Exercise details => Return the listing that follows exactly, with no pictures included.

______

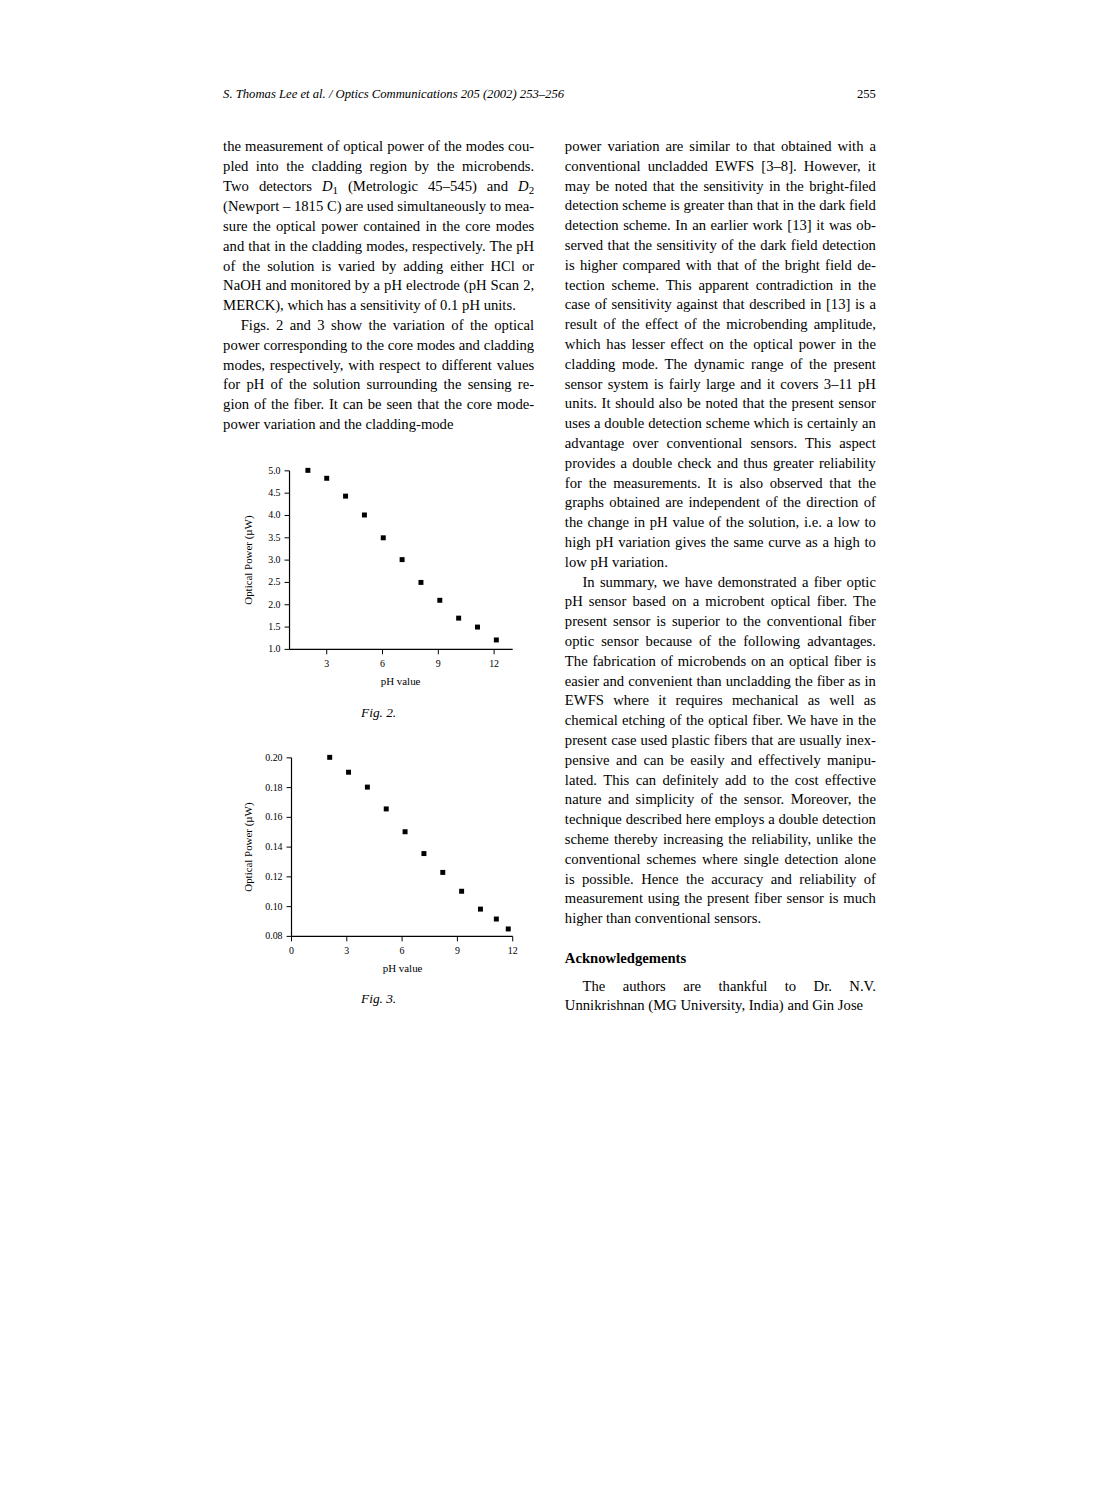S. Thomas Lee et al. / Optics Communications 205 (2002) 253–256 255
the measurement of optical power of the modes coupled into the cladding region by the microbends. Two detectors D1 (Metrologic 45–545) and D2 (Newport – 1815 C) are used simultaneously to measure the optical power contained in the core modes and that in the cladding modes, respectively. The pH of the solution is varied by adding either HCl or NaOH and monitored by a pH electrode (pH Scan 2, MERCK), which has a sensitivity of 0.1 pH units.
Figs. 2 and 3 show the variation of the optical power corresponding to the core modes and cladding modes, respectively, with respect to different values for pH of the solution surrounding the sensing region of the fiber. It can be seen that the core mode-power variation and the cladding-mode
1.0 1.5 2.0 2.5 3.0 3.5 4.0 4.5 5.0 3 6 9 12 pH value Optical Power (µW)
Fig. 2.
0.08 0.10 0.12 0.14 0.16 0.18 0.20 0 3 6 9 12 pH value Optical Power (µW)
Fig. 3.
power variation are similar to that obtained with a conventional uncladded EWFS [3–8]. However, it may be noted that the sensitivity in the bright-filed detection scheme is greater than that in the dark field detection scheme. In an earlier work [13] it was observed that the sensitivity of the dark field detection is higher compared with that of the bright field detection scheme. This apparent contradiction in the case of sensitivity against that described in [13] is a result of the effect of the microbending amplitude, which has lesser effect on the optical power in the cladding mode. The dynamic range of the present sensor system is fairly large and it covers 3–11 pH units. It should also be noted that the present sensor uses a double detection scheme which is certainly an advantage over conventional sensors. This aspect provides a double check and thus greater reliability for the measurements. It is also observed that the graphs obtained are independent of the direction of the change in pH value of the solution, i.e. a low to high pH variation gives the same curve as a high to low pH variation.
In summary, we have demonstrated a fiber optic pH sensor based on a microbent optical fiber. The present sensor is superior to the conventional fiber optic sensor because of the following advantages. The fabrication of microbends on an optical fiber is easier and convenient than uncladding the fiber as in EWFS where it requires mechanical as well as chemical etching of the optical fiber. We have in the present case used plastic fibers that are usually inexpensive and can be easily and effectively manipulated. This can definitely add to the cost effective nature and simplicity of the sensor. Moreover, the technique described here employs a double detection scheme thereby increasing the reliability, unlike the conventional schemes where single detection alone is possible. Hence the accuracy and reliability of measurement using the present fiber sensor is much higher than conventional sensors.
Acknowledgements
The authors are thankful to Dr. N.V. Unnikrishnan (MG University, India) and Gin Jose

______

Task answer =>
S. Thomas Lee et al. / Optics Communications 205 (2002) 253–256 255
the measurement of optical power of the modes coupled into the cladding region by the microbends. Two detectors D1 (Metrologic 45–545) and D2 (Newport – 1815 C) are used simultaneously to measure the optical power contained in the core modes and that in the cladding modes, respectively. The pH of the solution is varied by adding either HCl or NaOH and monitored by a pH electrode (pH Scan 2, MERCK), which has a sensitivity of 0.1 pH units.
Figs. 2 and 3 show the variation of the optical power corresponding to the core modes and cladding modes, respectively, with respect to different values for pH of the solution surrounding the sensing region of the fiber. It can be seen that the core mode-power variation and the cladding-mode
1.0 1.5 2.0 2.5 3.0 3.5 4.0 4.5 5.0 3 6 9 12 pH value Optical Power (µW)
Fig. 2.
0.08 0.10 0.12 0.14 0.16 0.18 0.20 0 3 6 9 12 pH value Optical Power (µW)
Fig. 3.
power variation are similar to that obtained with a conventional uncladded EWFS [3–8]. However, it may be noted that the sensitivity in the bright-filed detection scheme is greater than that in the dark field detection scheme. In an earlier work [13] it was observed that the sensitivity of the dark field detection is higher compared with that of the bright field detection scheme. This apparent contradiction in the case of sensitivity against that described in [13] is a result of the effect of the microbending amplitude, which has lesser effect on the optical power in the cladding mode. The dynamic range of the present sensor system is fairly large and it covers 3–11 pH units. It should also be noted that the present sensor uses a double detection scheme which is certainly an advantage over conventional sensors. This aspect provides a double check and thus greater reliability for the measurements. It is also observed that the graphs obtained are independent of the direction of the change in pH value of the solution, i.e. a low to high pH variation gives the same curve as a high to low pH variation.
In summary, we have demonstrated a fiber optic pH sensor based on a microbent optical fiber. The present sensor is superior to the conventional fiber optic sensor because of the following advantages. The fabrication of microbends on an optical fiber is easier and convenient than uncladding the fiber as in EWFS where it requires mechanical as well as chemical etching of the optical fiber. We have in the present case used plastic fibers that are usually inexpensive and can be easily and effectively manipulated. This can definitely add to the cost effective nature and simplicity of the sensor. Moreover, the technique described here employs a double detection scheme thereby increasing the reliability, unlike the conventional schemes where single detection alone is possible. Hence the accuracy and reliability of measurement using the present fiber sensor is much higher than conventional sensors.
Acknowledgements
The authors are thankful to Dr. N.V. Unnikrishnan (MG University, India) and Gin Jose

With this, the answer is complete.